[[ Text provided open ]]

VMware vDefend Firewall VMware vDefend Firewall with Advanced Threat Prevention

Issue/Introduction

Symptoms:

  • You are running NSX Application Platform (NAPP) version 3.2.1, 4.0.1, or 4.1.1 and Intelligence UI displays an alarm indicating high persistent storage similar to
    "The disk usage of Data Storage service is above the high threshold value of 75%."  

   

Note that the high persistent storage might be due to multiple factors such as:
- Customer has high data volume
- NAPP Cluster has infra issues
- Repeated indexing data failures
The repeated reindexing failures might be due to a known issue outlined in the Cause section. The optional diagnostic steps are only recommended to advanced users if they want to pinpoint the issue described in the Cause section. However, we suggest all users apply the following patch to either fix the issue or prevent it from happening as the patch will be incorporated in the next release.

[[ Text provided closed ]]
[[ Information given open ]]

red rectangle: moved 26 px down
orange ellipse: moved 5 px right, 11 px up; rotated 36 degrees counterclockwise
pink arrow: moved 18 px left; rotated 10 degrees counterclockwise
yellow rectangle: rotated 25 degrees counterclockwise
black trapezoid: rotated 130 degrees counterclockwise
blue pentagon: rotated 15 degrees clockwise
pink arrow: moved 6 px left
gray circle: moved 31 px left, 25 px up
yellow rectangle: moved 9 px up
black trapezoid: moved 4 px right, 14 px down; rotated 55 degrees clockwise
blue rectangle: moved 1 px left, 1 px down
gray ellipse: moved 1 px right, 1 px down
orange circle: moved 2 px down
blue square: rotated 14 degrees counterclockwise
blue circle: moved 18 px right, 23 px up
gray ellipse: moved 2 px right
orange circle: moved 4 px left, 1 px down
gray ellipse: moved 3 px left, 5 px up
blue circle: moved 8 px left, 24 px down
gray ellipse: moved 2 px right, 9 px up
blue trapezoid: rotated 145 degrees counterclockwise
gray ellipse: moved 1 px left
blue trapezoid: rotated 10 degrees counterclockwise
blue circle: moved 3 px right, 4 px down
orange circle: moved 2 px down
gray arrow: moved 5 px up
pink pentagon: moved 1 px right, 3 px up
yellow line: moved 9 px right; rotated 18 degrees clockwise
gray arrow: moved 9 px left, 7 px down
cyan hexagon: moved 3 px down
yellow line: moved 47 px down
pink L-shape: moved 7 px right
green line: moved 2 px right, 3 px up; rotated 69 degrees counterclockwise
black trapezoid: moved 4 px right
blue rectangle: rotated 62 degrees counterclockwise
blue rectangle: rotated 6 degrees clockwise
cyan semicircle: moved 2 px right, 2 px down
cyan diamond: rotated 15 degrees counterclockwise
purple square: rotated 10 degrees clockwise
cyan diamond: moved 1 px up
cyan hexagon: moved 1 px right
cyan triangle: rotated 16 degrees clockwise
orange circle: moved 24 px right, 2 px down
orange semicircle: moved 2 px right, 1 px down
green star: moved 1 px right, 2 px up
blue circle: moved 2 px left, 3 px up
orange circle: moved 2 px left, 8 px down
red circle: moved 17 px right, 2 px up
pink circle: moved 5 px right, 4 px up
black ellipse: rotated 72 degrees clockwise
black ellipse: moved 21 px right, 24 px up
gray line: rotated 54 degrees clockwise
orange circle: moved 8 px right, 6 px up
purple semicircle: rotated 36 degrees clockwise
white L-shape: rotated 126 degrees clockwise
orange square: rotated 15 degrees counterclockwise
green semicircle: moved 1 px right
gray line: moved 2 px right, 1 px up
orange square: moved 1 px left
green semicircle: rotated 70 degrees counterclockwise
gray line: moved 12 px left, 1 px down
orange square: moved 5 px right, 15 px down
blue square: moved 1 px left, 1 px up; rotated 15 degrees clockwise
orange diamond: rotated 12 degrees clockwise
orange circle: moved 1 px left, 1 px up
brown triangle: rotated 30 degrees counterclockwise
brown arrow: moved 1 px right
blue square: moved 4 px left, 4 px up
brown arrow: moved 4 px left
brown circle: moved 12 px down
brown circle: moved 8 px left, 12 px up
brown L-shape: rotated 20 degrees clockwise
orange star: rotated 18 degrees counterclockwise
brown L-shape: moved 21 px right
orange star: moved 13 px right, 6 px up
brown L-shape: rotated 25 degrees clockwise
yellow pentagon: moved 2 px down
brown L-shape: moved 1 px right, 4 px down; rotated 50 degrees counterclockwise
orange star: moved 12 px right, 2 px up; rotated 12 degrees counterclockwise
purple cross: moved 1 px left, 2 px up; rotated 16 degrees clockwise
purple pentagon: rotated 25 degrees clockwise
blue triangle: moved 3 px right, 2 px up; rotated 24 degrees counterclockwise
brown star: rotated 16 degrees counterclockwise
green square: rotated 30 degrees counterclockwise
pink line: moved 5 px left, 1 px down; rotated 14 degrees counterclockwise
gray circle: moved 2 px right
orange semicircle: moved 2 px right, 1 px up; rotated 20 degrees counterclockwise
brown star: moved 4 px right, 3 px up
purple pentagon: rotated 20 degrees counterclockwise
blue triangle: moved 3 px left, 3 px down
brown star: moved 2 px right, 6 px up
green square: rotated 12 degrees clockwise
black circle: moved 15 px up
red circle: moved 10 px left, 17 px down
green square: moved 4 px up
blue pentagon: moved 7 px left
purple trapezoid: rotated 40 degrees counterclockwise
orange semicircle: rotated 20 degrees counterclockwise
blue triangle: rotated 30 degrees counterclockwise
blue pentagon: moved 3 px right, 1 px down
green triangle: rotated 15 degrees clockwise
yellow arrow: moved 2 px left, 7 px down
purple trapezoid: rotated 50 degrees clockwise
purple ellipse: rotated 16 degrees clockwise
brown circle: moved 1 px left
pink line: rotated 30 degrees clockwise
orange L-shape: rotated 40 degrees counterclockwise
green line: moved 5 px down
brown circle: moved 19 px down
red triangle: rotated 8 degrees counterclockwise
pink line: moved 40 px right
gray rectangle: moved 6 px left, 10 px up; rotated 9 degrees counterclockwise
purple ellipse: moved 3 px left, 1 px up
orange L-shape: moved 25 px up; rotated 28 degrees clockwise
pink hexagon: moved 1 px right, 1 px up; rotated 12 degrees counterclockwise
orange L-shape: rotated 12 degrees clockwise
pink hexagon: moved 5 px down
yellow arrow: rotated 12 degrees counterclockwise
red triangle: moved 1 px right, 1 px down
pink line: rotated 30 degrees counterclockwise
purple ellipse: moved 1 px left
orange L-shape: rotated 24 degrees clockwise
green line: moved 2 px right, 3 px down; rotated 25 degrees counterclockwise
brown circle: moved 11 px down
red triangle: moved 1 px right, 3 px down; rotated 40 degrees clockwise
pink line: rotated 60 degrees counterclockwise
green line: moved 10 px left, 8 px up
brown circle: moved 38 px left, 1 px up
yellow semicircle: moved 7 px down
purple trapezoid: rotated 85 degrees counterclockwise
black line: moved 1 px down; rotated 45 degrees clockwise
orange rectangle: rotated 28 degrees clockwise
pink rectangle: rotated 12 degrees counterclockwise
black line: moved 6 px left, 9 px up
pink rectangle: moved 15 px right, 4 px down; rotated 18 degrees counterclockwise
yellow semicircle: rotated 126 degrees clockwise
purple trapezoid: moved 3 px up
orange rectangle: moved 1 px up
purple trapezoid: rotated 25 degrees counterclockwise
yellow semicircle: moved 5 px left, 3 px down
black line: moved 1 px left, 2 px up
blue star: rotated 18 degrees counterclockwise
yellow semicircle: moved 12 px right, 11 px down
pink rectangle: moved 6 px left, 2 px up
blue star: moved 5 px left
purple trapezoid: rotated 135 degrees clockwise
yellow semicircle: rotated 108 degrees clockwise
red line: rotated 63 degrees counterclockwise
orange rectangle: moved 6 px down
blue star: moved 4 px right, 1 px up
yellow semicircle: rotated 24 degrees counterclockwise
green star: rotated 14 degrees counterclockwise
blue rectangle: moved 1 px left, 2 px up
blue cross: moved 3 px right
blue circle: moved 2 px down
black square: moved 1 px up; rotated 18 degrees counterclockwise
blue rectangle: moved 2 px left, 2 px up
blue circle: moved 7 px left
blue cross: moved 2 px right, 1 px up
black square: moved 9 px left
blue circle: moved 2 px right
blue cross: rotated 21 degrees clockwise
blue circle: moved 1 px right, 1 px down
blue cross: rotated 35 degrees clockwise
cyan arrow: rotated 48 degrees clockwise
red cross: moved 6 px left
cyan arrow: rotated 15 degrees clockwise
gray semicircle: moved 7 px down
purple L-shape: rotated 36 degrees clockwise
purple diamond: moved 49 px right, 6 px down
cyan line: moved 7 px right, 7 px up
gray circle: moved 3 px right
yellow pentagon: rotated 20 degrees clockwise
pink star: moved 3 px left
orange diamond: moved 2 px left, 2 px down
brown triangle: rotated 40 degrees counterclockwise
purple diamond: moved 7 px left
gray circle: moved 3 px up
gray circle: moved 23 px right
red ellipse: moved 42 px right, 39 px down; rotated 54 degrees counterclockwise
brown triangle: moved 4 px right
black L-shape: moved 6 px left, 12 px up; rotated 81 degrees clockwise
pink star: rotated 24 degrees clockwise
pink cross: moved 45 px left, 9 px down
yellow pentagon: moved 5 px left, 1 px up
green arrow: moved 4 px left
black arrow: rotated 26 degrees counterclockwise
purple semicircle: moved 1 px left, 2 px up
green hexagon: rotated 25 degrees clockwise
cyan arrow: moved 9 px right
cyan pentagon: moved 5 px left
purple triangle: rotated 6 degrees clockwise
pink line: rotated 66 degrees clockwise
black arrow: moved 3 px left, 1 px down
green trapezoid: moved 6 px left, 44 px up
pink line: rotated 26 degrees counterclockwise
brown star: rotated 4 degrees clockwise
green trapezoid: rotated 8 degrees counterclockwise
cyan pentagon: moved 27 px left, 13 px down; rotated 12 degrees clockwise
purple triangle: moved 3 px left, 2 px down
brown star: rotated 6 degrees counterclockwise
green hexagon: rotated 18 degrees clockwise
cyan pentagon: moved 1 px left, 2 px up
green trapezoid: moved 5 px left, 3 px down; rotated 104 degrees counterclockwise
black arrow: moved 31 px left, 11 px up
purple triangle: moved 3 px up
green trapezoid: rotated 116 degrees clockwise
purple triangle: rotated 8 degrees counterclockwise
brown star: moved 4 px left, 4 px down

[[ Information given closed ]]

* _What to do_
1. Using the article on the NAPP storage alarm, decide whether each statement agrees with it. Answer yes or no for each and quote the words that decide it.
(a) NAPP version 4.0.1 is one of the versions affected.
(b) The diagnostic steps are recommended for all users.
(c) The alarm fires when disk usage goes above 75%.
2. What factors does the article on the NAPP storage alarm list as possible causes of high persistent storage?
None of the entries is needed for the work that follows.

* _Per-task answers_
1.
(a) Yes: "You are running NSX Application Platform (NAPP) version 3.2.1, 4.0.1, or 4.1.1"
(b) No: "The optional diagnostic steps are only recommended to advanced users"
(c) Yes: "The disk usage of Data Storage service is above the high threshold value of 75%."

2. High customer data volume, infrastructure issues in the NAPP cluster, and repeated indexing data failures.